Transcribe every one of the following lines exactly, and omit the picture markers from the output.

** RECORDS FOR THIS TASK **
==============================

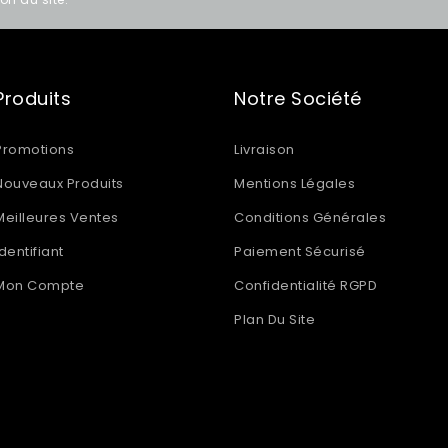
Produits
Notre Société
Promotions
Livraison
Nouveaux Produits
Mentions Légales
Meilleures Ventes
Conditions Générales
Identifiant
Paiement Sécurisé
Mon Compte
Confidentialité RGPD
Plan Du Site
INFORMATIONS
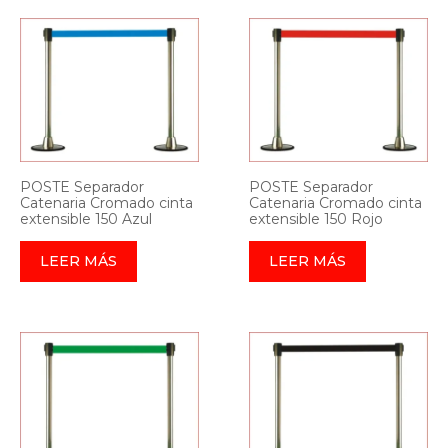
POSTE Separador
POSTE Separador
Catenaria Cromado cinta
Catenaria Cromado cinta
extensible 150 Azul
extensible 150 Rojo
LEER MÁS
LEER MÁS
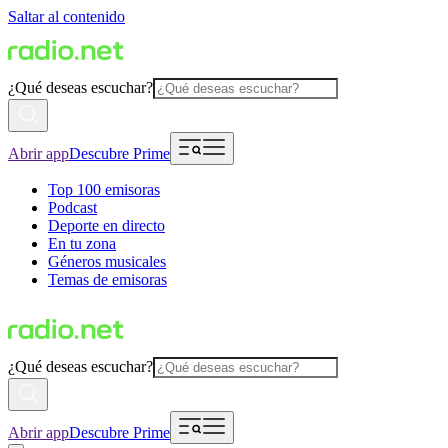
Saltar al contenido
¿Qué deseas escuchar?
Abrir app
Descubre Prime
Top 100 emisoras
Podcast
Deporte en directo
En tu zona
Géneros musicales
Temas de emisoras
¿Qué deseas escuchar?
Abrir app
Descubre Prime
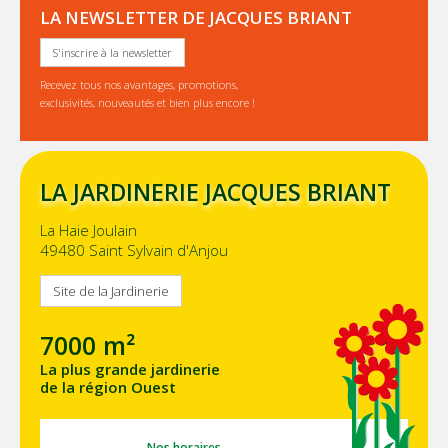
LA NEWSLETTER DE JACQUES BRIANT
S'inscrire à la newsletter
Recevez tous nos avantages, promotions,
exclusivités, nouveautés et bien plus encore !
LA JARDINERIE JACQUES BRIANT
La Haie Joulain
49480 Saint Sylvain d'Anjou
Site de la Jardinerie
7000 m²
La plus grande jardinerie
de la région Ouest
Nos horaires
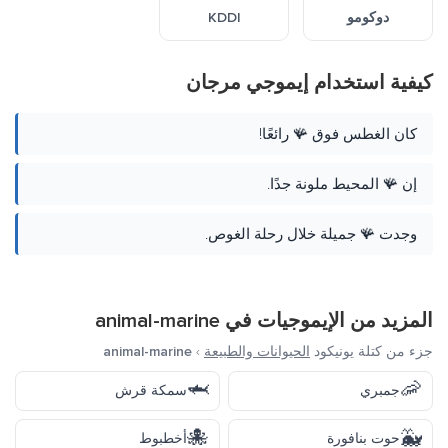
دوكومو
KDDI
كيفية استخدام إيموجي مرجان
كان الغطس فوق 🪸 رائعًا!
إن 🪸 المحيط ملونة جدًا.
وجدت 🪸 جميلة خلال رحلة الغوص.
المزيد من الإيموجيات في
animal-marine
جزء من كتلة يونيكود
الحيوانات والطبيعة
›
animal-marine
🦈
🦐
جمبري
سمكة قرش
🐙
🐳
حوت بنافورة
أخطبوط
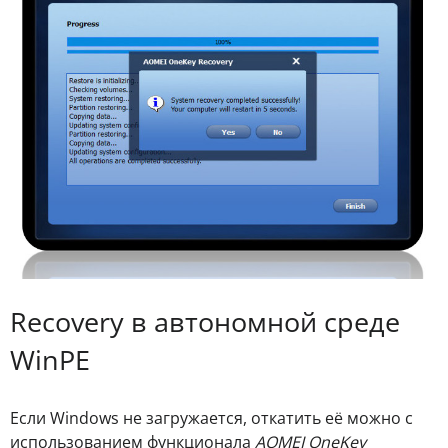
Recovery в автономной среде
WinPE
Если Windows не загружается, откатить её можно с
использованием функционала
AOMEI OneKey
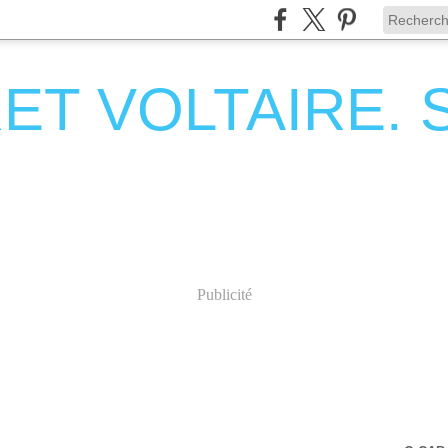
T VOLTAIRE. Se
Publicité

==============================

** ANSWER SPACE **
Produits
Notre Société
Promotions
Livraison
Nouveaux Produits
Mentions Légales
Meilleures Ventes
Conditions Générales
Identifiant
Paiement Sécurisé
Mon Compte
Confidentialité RGPD
Plan Du Site
INFORMATIONS
POSTE Separador
POSTE Separador
Catenaria Cromado cinta
Catenaria Cromado cinta
extensible 150 Azul
extensible 150 Rojo
LEER MÁS
LEER MÁS
Saltar al contenido
¿Qué deseas escuchar?
Abrir app
Descubre Prime
Top 100 emisoras
Podcast
Deporte en directo
En tu zona
Géneros musicales
Temas de emisoras
¿Qué deseas escuchar?
Abrir app
Descubre Prime
LA NEWSLETTER DE JACQUES BRIANT
S'inscrire à la newsletter
Recevez tous nos avantages, promotions,
exclusivités, nouveautés et bien plus encore !
LA JARDINERIE JACQUES BRIANT
La Haie Joulain
49480 Saint Sylvain d'Anjou
Site de la Jardinerie
7000 m²
La plus grande jardinerie
de la région Ouest
Nos horaires
دوكومو
KDDI
كيفية استخدام إيموجي مرجان
كان الغطس فوق 🪸 رائعًا!
إن 🪸 المحيط ملونة جدًا.
وجدت 🪸 جميلة خلال رحلة الغوص.
المزيد من الإيموجيات في
animal-marine
جزء من كتلة يونيكود
الحيوانات والطبيعة
›
animal-marine
🦈
🦐
جمبري
سمكة قرش
🐙
🐳
حوت بنافورة
أخطبوط
Recovery в автономной среде
WinPE
Если Windows не загружается, откатить её можно с
использованием функционала
AOMEI OneKey
T VOLTAIRE. Se
Publicité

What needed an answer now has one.